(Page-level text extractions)
********
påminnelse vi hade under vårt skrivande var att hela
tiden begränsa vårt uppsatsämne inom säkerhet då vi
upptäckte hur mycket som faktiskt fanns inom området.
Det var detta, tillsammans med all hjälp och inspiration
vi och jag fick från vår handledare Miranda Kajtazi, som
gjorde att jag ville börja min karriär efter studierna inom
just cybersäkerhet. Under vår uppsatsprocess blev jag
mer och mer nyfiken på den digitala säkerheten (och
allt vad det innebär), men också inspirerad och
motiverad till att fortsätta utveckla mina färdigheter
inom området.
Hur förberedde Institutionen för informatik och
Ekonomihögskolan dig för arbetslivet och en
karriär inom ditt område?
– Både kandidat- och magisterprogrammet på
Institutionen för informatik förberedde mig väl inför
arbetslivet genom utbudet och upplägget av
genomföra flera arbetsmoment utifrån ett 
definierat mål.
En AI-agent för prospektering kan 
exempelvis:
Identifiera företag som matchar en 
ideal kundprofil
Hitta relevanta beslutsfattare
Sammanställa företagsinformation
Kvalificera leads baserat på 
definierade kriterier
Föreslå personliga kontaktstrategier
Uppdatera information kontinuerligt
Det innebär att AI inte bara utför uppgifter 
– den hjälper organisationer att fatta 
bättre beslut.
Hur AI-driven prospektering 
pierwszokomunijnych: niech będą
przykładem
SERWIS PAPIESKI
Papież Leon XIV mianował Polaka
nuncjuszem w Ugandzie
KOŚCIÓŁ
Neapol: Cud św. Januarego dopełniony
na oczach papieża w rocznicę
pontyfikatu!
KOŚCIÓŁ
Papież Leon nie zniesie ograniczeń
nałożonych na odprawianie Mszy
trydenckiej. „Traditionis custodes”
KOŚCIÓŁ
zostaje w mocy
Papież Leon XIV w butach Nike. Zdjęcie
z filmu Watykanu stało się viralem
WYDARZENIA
********
§ **Activity**
Every entry above should be written out again, precisely.

§ **Exercise response**
påminnelse vi hade under vårt skrivande var att hela
tiden begränsa vårt uppsatsämne inom säkerhet då vi
upptäckte hur mycket som faktiskt fanns inom området.
Det var detta, tillsammans med all hjälp och inspiration
vi och jag fick från vår handledare Miranda Kajtazi, som
gjorde att jag ville börja min karriär efter studierna inom
just cybersäkerhet. Under vår uppsatsprocess blev jag
mer och mer nyfiken på den digitala säkerheten (och
allt vad det innebär), men också inspirerad och
motiverad till att fortsätta utveckla mina färdigheter
inom området.
Hur förberedde Institutionen för informatik och
Ekonomihögskolan dig för arbetslivet och en
karriär inom ditt område?
– Både kandidat- och magisterprogrammet på
Institutionen för informatik förberedde mig väl inför
arbetslivet genom utbudet och upplägget av
genomföra flera arbetsmoment utifrån ett 
definierat mål.
En AI-agent för prospektering kan 
exempelvis:
Identifiera företag som matchar en 
ideal kundprofil
Hitta relevanta beslutsfattare
Sammanställa företagsinformation
Kvalificera leads baserat på 
definierade kriterier
Föreslå personliga kontaktstrategier
Uppdatera information kontinuerligt
Det innebär att AI inte bara utför uppgifter 
– den hjälper organisationer att fatta 
bättre beslut.
Hur AI-driven prospektering 
pierwszokomunijnych: niech będą
przykładem
SERWIS PAPIESKI
Papież Leon XIV mianował Polaka
nuncjuszem w Ugandzie
KOŚCIÓŁ
Neapol: Cud św. Januarego dopełniony
na oczach papieża w rocznicę
pontyfikatu!
KOŚCIÓŁ
Papież Leon nie zniesie ograniczeń
nałożonych na odprawianie Mszy
trydenckiej. „Traditionis custodes”
KOŚCIÓŁ
zostaje w mocy
Papież Leon XIV w butach Nike. Zdjęcie
z filmu Watykanu stało się viralem
WYDARZENIA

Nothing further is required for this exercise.